Added new test operations to verify more advanced region-region control-flow scenarios.
Cool stuff. Great to see this work with complex region interfaces, as well!
So, this now assumes that there is a 1:1 mapping between return-like op operands and successor inputs and we likely want an interface that makes this configurable. Maybe the returnlike trait could provide a function that enables this. (We discussed this, just writing it down.)
Also, we need a clean-up pass to remove unneeded alloc+copy+dealloc triples. This is underway.
With the nits addressed and some of the comments cleaned up, this is good to go.
mlir/lib/Transforms/BufferPlacement.cpp | ||
---|---|---|
190 | Mega-nit: entryRegion->getSuccessor reads weird. It read like getting the successor of the entry region but actually it gets the entry region itself :) Maybe rename this entrySuccessor? | |
194 | Maybe Wire flow between regions and from region exits.? | |
200 | The length of operandAttributes might be wrong here, as it was built for the entry successors. | |
202 | I think this comment is now off.

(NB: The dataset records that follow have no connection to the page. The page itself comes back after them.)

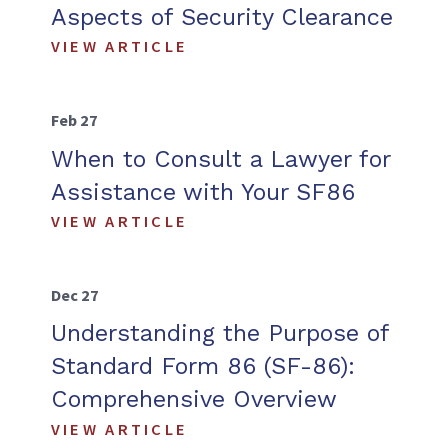
Aspects of Security Clearance
VIEW ARTICLE
Feb 27
When to Consult a Lawyer for
Assistance with Your SF86
VIEW ARTICLE
Dec 27
Understanding the Purpose of
Standard Form 86 (SF-86):
Comprehensive Overview
VIEW ARTICLE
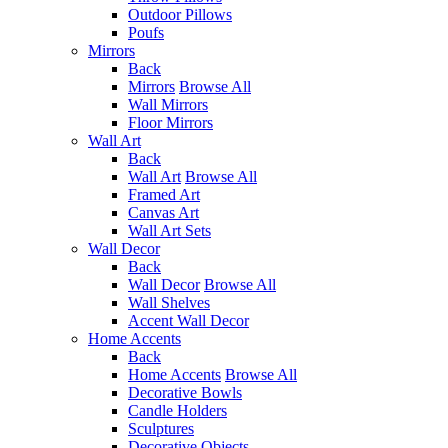
Outdoor Pillows
Poufs
Mirrors
Back
Mirrors
Browse All
Wall Mirrors
Floor Mirrors
Wall Art
Back
Wall Art
Browse All
Framed Art
Canvas Art
Wall Art Sets
Wall Decor
Back
Wall Decor
Browse All
Wall Shelves
Accent Wall Decor
Home Accents
Back
Home Accents
Browse All
Decorative Bowls
Candle Holders
Sculptures
Decorative Objects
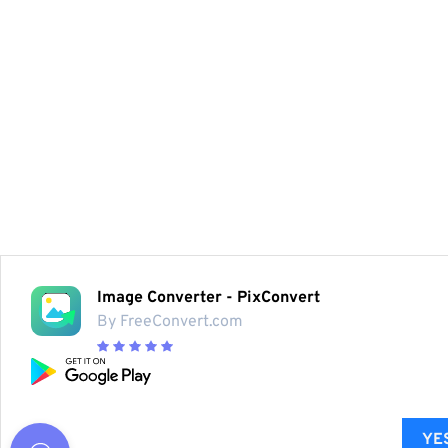
Image Converter - PixConvert
By FreeConvert.com
YES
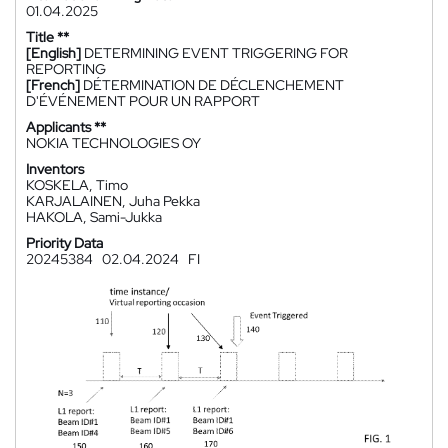
01.04.2025
Title **
[English]
DETERMINING EVENT TRIGGERING FOR
REPORTING
[French]
DÉTERMINATION DE DÉCLENCHEMENT
D'ÉVÉNEMENT POUR UN RAPPORT
Applicants **
NOKIA TECHNOLOGIES OY
Inventors
KOSKELA, Timo
KARJALAINEN, Juha Pekka
HAKOLA, Sami-Jukka
Priority Data
20245384
02.04.2024
FI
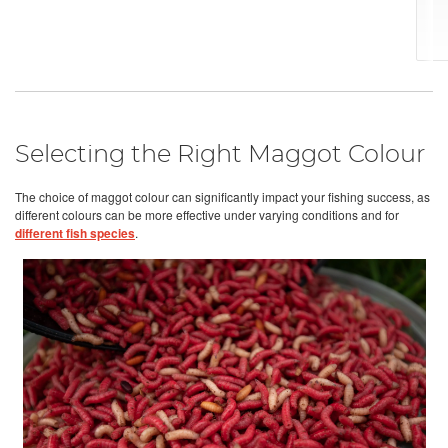
Selecting the Right Maggot Colour
The choice of maggot colour can significantly impact your fishing success, as
different colours can be more effective under varying conditions and for
different fish species
.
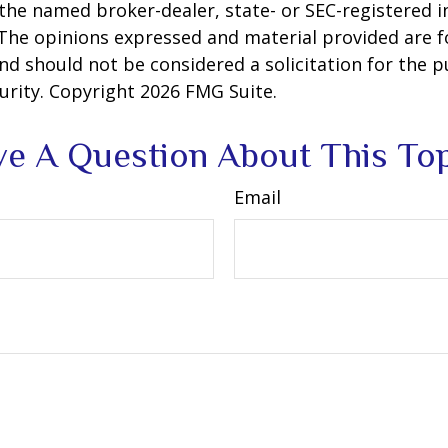
h the named broker-dealer, state- or SEC-registered
 The opinions expressed and material provided are f
nd should not be considered a solicitation for the 
curity. Copyright
2026 FMG Suite.
e A Question About This To
Email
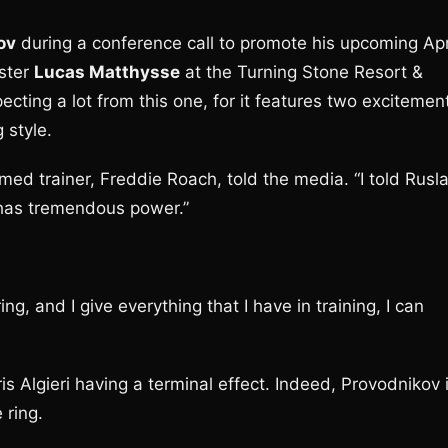
ov
during a conference call to promote his upcoming Apr
ister
Lucas Matthysse
at the Turning Stone Resort &
cting a lot from this one, for it features two excitemen
 style.
ed trainer, Freddie Roach, told the media. “I told Rusl
e has tremendous power.”
ring, and I give everything that I have in training, I can
is Algieri having a terminal effect. Indeed, Provodnikov 
 ring.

It always wires the terminator operands with the successor inputs. The latter can be block arguments of a region's entry block or the result values, if the terminator exists the op. | |
293 | Should this apply to the case above, as well? | |
394 | Where is this conversion? Or is this comment off? | |
399 | Nit: Doesn't this create a new alloc and a copy? If so, please fix the comment. | |
446 | So is it OK to pass an empty ArrayRef here? If so, why can we not do this in the other cases? | |
mlir/test/lib/Dialect/Test/TestOps.td | ||
1344 ↗ | (On Diff #273290) | Please use let description = [{ ... }]; instead of comment. |
Addressed reviewer comments.
mlir/lib/Transforms/BufferPlacement.cpp | ||
---|---|---|
189 | Yeah makes sense to me; we should wire getSuccessorEntryOperands with getSuccessorInputs. | |
200 | According to our interpretation of the comment
this should be an array containing values for each operand of the defining operation; although it might make sense to include an attribute for each block argument. However, we should keep this for now, as it is fully compatible with the current implementation of all instantiations of the RegionBrachOpInterface. | |
205 | I guess querying a BranchOpInterface might not make sense in the case of a ReturnLike op, since it does not branch to any block in general (although this can still be expressed via the BranchOpInterface). It feels like that a ReturnLike terminator should provide a method to access all operands similar to the BranchOpInterface. |
Another way to describe exitParentRegion would be to only consider immediately nested regions. You can use the approach you have now, or simply use a loop over regions/blocks and get their terminators in the true case. Less traversal work.